Проводник просил меня подняться в вагон, поезд должен был вот-вот тронуться, и Вордсворт неохотно отпустил меня. Я стоял на верхней ступеньке, пока поезд, несколько раз дернувшись, медленно выходил из Лионского вокзала, Вордсворт шел рядом по платформе в клубах дыма. Он плакал, и я вспомнил о самоубийце, который в пальто, застегнутом на все пуговицы, так же шел навстречу волнам. Глядя на одно из окон нашего вагона, он вдруг запел:
Поезд набирал скорость и, дернувшись с усилием в последний раз, оставил Вордсворта позади.
Я протиснулся через толпу пассажиров в коридоре и подошел к тетушкиному купе под номером семьдесят два. Постель была застелена, и на ней сидела незнакомая девушка в мини-юбке, а тетушка, наполовину высунувшись из окна, махала кому-то и посылала воздушные поцелуи. Мы с девушкой неловко переглянулись, не решаясь заговорить и прервать церемонию прощания. Девушка была совсем молоденькой, не старше восемнадцати; лицо ее под слоем тщательно продуманного грима было иссиня-бледным, темные глаза подведены, длинные каштановые волосы с рыжеватым отливом были рассыпаны по плечам. Штрихами карандаша она дорисовала ресницы над верхними и нижними веками, отчего ее собственные ресницы казались накладными и торчали неестественно, как на стереоскопическом снимке. На блузке у нее недоставало двух верхних пуговичек, будто они отскочили, не выдержав давления щенячьей плоти, а глаза, чуть навыкате, как у китайского мопса, были все равно прелестны. Выражение ее глаз человек моего поколения назвал бы сексапильным, хотя нередко причина этого могла быть более прозаическая — близорукость или даже запор.
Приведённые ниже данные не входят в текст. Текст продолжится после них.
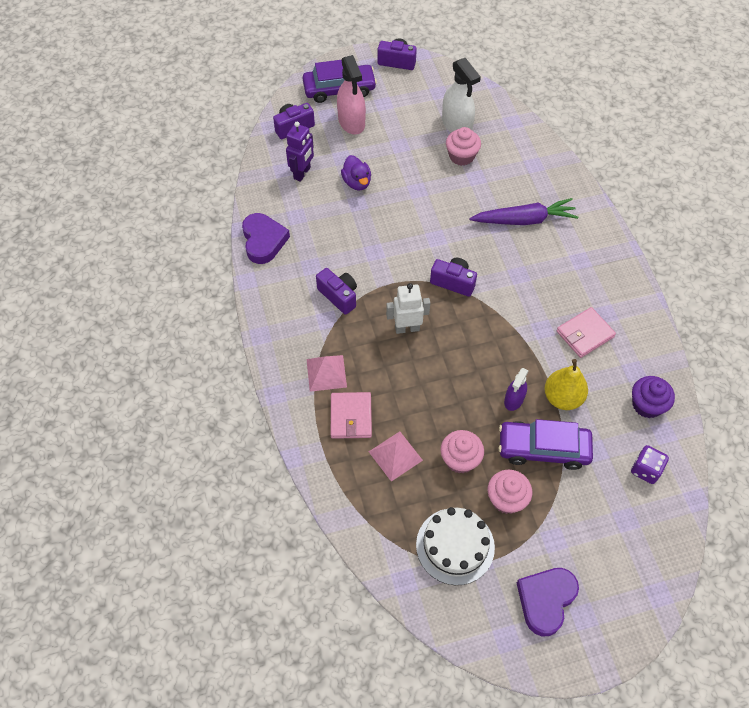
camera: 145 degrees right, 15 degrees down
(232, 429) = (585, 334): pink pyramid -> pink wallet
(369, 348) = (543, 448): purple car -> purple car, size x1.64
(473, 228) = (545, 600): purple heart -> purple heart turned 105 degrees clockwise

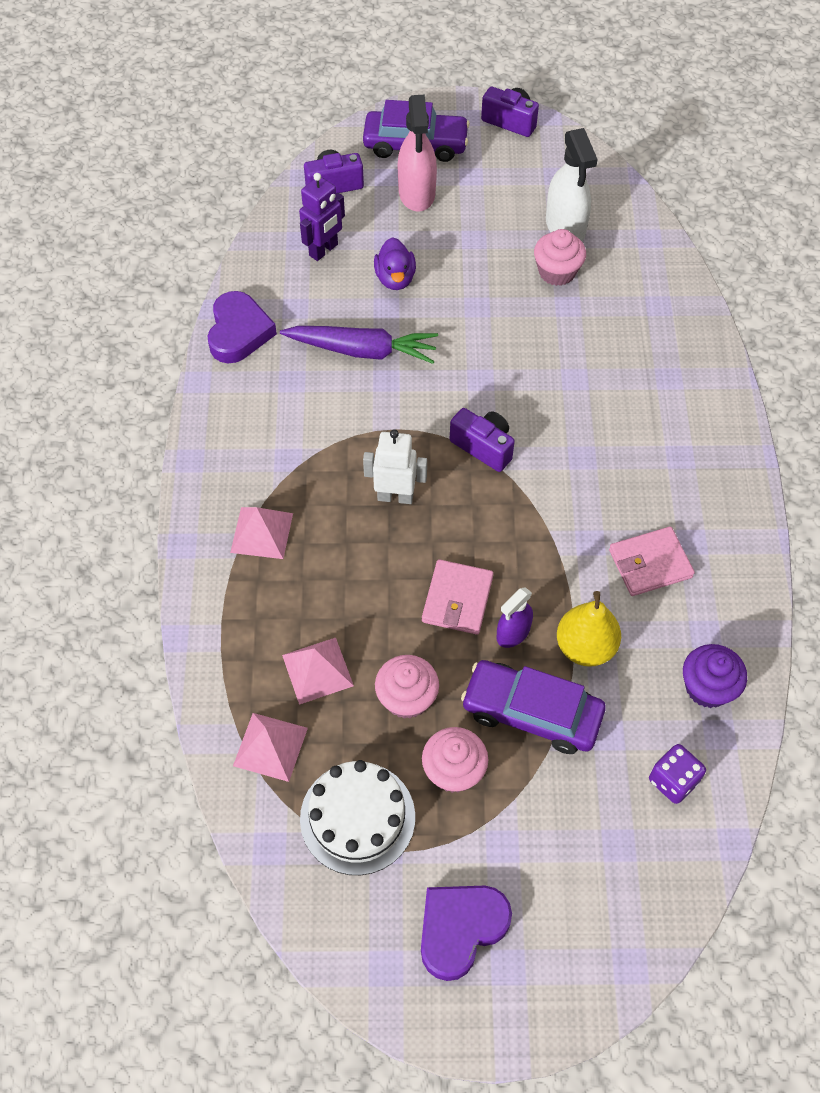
camera: 15 degrees right, 0 degrees up
(339, 296) = (316, 430): purple camera -> none
(351, 417) = (274, 601): pink wallet -> pink wallet (457, 599)
(382, 514) = (270, 746): none -> pink pyramid
(524, 220) = (617, 381): purple carrot -> purple carrot (362, 350)

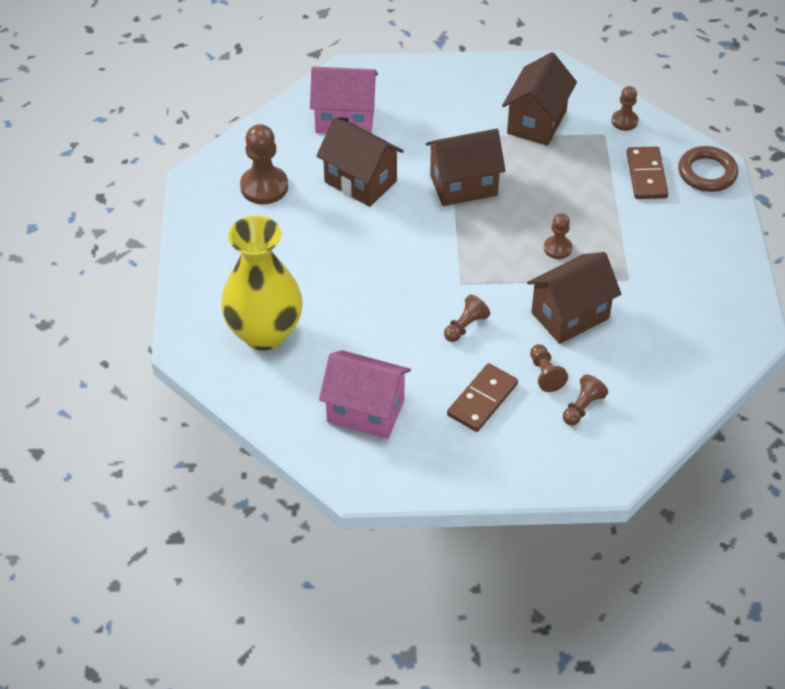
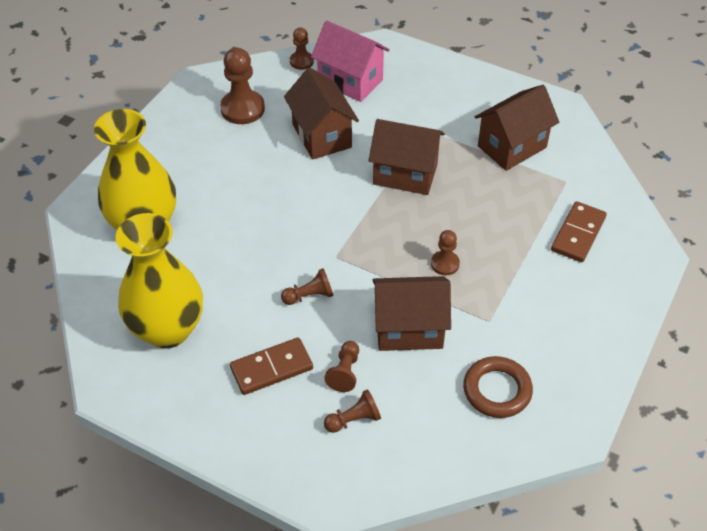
camera: 30 degrees right, 0 degrees up
(365, 411) = (168, 329): pink house -> yellow vase
(624, 121) = (594, 178): brown pawn -> brown pawn (301, 61)
(707, 173) = (639, 256): brown ring -> brown ring (497, 390)

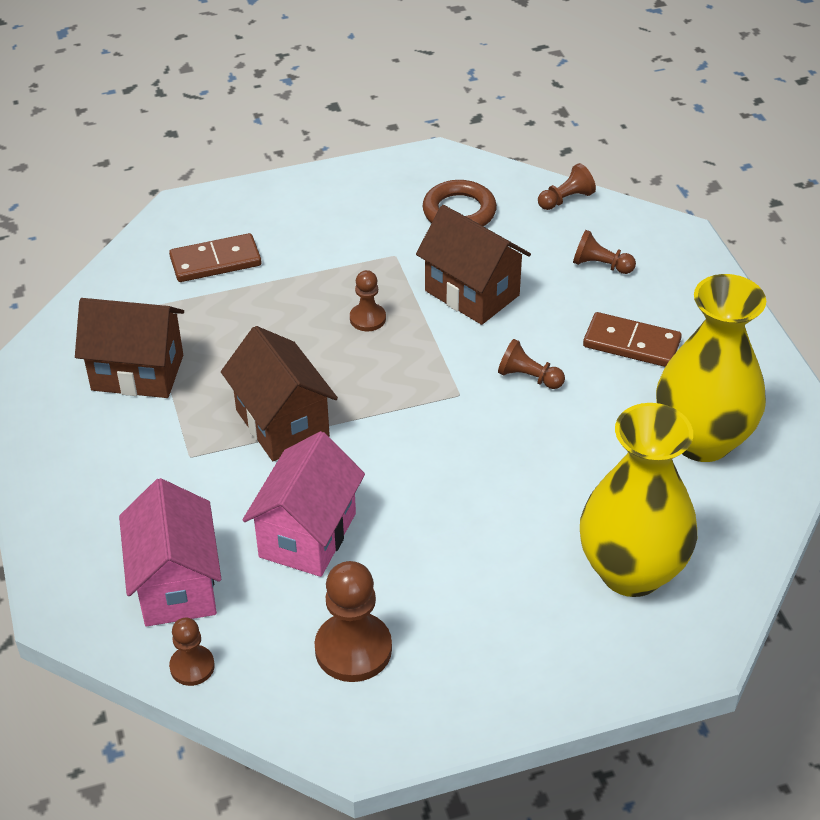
camera: 135 degrees left, 5 degrees down
(321, 136) = (308, 535): brown house -> pink house
(345, 372) = (568, 299): brown pawn -> brown pawn (566, 199)

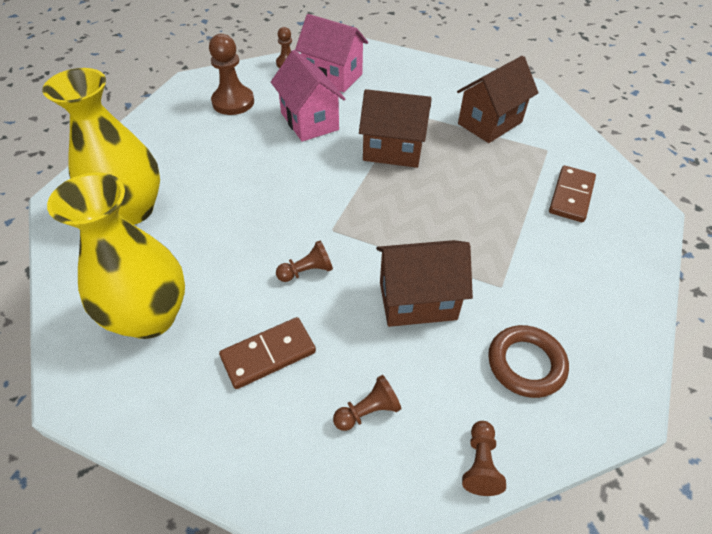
camera: 130 degrees right, 5 degrees up
(367, 318) = (445, 231): brown pawn -> none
Улыбка ее — когда она поняла, что я не посторонний, ворвавшийся неожиданно в тетушкино купе, и улыбнулась — показалась мне удивительно робкой для девушки со столь броской внешностью: как будто кто-то нарочно так ярко ее вырядил и раскрасил, с тем чтобы выставить как приманку. Козленок, которого привязали к дереву, чтобы выманить из джунглей тигра.
Тетушка отвернулась от окна: лицо ее было перепачкано сажей и залито слезами.
— Дружочек мой дорогой, — пробормотала она. — Хоть поглядела на него в последний раз. В моем возрасте всего можно ждать.
— Я думал, эта глава закончена, — сказал я неодобрительно и добавил специально для девушки: — Тетя Августа.
— Наверняка знать никому не дано, — ответила тетушка, а затем, указывая на девушку, сказала: — Это номер семьдесят первый.
— Семьдесят первый?
— Соседнее купе. Как вас зовут, детка?
— Тули, — сказала девушка.
Это могло быть и ласкательное имя, и прозвище, что точно — трудно сказать.
— Тули тоже едет в Стамбул, да, дорогая?